O bastonário sustenta que nenhum regulamento da Ordem permite esta tentativa de afastamento e acusa José António Barreiros de liderar um golpe de Estado contra si.
Marinho Pinto vai ainda avançar com o pedido de extinção dos conselhos distritais, o que Rogério Alves considera ser um passo que irá abrir nova guerra.
Marinho Pinto debaixo de vários fogos
Numa outra frente, um grupo de causídicos de duas das maiores sociedades de advogados prepara-se para avançar com uma queixa-crime contra Marinho Pinto.
Em causa estão as declarações do bastonário, que referiu advogados especializados em crime económico que ajudam clientes a praticar crimes.
As principais distritais da Ordem também pedem a demissão de Marinho Pinto.

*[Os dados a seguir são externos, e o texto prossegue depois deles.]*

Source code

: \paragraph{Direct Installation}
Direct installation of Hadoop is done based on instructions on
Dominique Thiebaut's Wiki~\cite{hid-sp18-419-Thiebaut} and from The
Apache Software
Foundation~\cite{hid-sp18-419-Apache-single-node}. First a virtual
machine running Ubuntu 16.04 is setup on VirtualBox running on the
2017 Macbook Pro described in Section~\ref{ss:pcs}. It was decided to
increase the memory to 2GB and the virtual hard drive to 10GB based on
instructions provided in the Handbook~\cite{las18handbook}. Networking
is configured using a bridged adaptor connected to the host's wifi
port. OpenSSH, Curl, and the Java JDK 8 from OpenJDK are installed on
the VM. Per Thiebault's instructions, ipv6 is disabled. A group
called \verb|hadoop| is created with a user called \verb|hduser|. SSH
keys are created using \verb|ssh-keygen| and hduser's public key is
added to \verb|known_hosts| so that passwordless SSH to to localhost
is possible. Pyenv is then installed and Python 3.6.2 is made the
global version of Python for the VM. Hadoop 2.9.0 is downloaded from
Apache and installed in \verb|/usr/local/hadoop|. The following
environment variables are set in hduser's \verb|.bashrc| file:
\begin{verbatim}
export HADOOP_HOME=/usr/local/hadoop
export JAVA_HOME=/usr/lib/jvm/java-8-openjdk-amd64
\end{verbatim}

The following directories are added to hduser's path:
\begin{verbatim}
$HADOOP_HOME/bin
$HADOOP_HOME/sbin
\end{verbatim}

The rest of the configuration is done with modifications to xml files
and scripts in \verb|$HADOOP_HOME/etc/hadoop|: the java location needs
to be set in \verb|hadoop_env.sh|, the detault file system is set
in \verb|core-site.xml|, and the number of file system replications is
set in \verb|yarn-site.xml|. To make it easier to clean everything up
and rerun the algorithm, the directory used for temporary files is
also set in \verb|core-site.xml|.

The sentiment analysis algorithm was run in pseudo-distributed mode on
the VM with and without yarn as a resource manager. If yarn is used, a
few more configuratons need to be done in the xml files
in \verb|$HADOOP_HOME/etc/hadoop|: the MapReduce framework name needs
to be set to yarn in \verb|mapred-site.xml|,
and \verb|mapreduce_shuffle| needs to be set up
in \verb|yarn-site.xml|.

Referem as distritais que o bastonário está constantemente a ofender a dignidade da classe.
Marinho Pinto aponta o dedo a alguns advogados
A meio da semana, durante a celebração do Dia do Advogado, o bastonário lamentava a "prática de ilegalidades gravíssimas" de uma "minoria" de causídicos e apontava o dedo a advogados que "andam por ai a propalar valores, a falar como se fossem a reserva moral da advocacia" quando "andam a contas com a Justiça por suspeitas de práticas de ilegalidades gravíssimas".
Numa declaração à margem da sessão comemorativa, no salão da Câmara Municipal de Portalegre, o bastonário da Ordem dos Advogados retomou denúncias que já havia proferido na TSF, tendo então referido "indícios de que alguns advogados ou alguns escritórios são quase especialistas em ajudar certos clientes a praticar determinado tipo de delitos, sobretudo na área do delito económico".
"O Dia do Advogado é um dia óptimo para dizer isso. É o dia adequado para fazer essa denúncia e dizer ao povo português que pode confiar na maioria dos advogados", declarou Marinho Pinto, atribuindo à sua Ordem a tarefa de denunciar essa minoria que pratica "ilegalidades".
"Noventa e nove vírgula nove por cento dos advogados são honrados, não merecem estar a ser tratados pela opinião pública como se fossem iguais a uma minoria que anda aí a abusar descaradamente das suas prerrogativas e que auxiliam alguns clientes a cometer crimes", lamentou.
No contacto com os jornalistas, o bastonário contornou o desafio para apontar os casos concretos que perpassavam pelo seu discurso, deixando apenas que "alguns estão presos, outros até fugiram para o estrangeiro, outros estão a contas com a Justiça, outros estão condenados a prisão efectiva e esperam que as decisões transitem em julgado".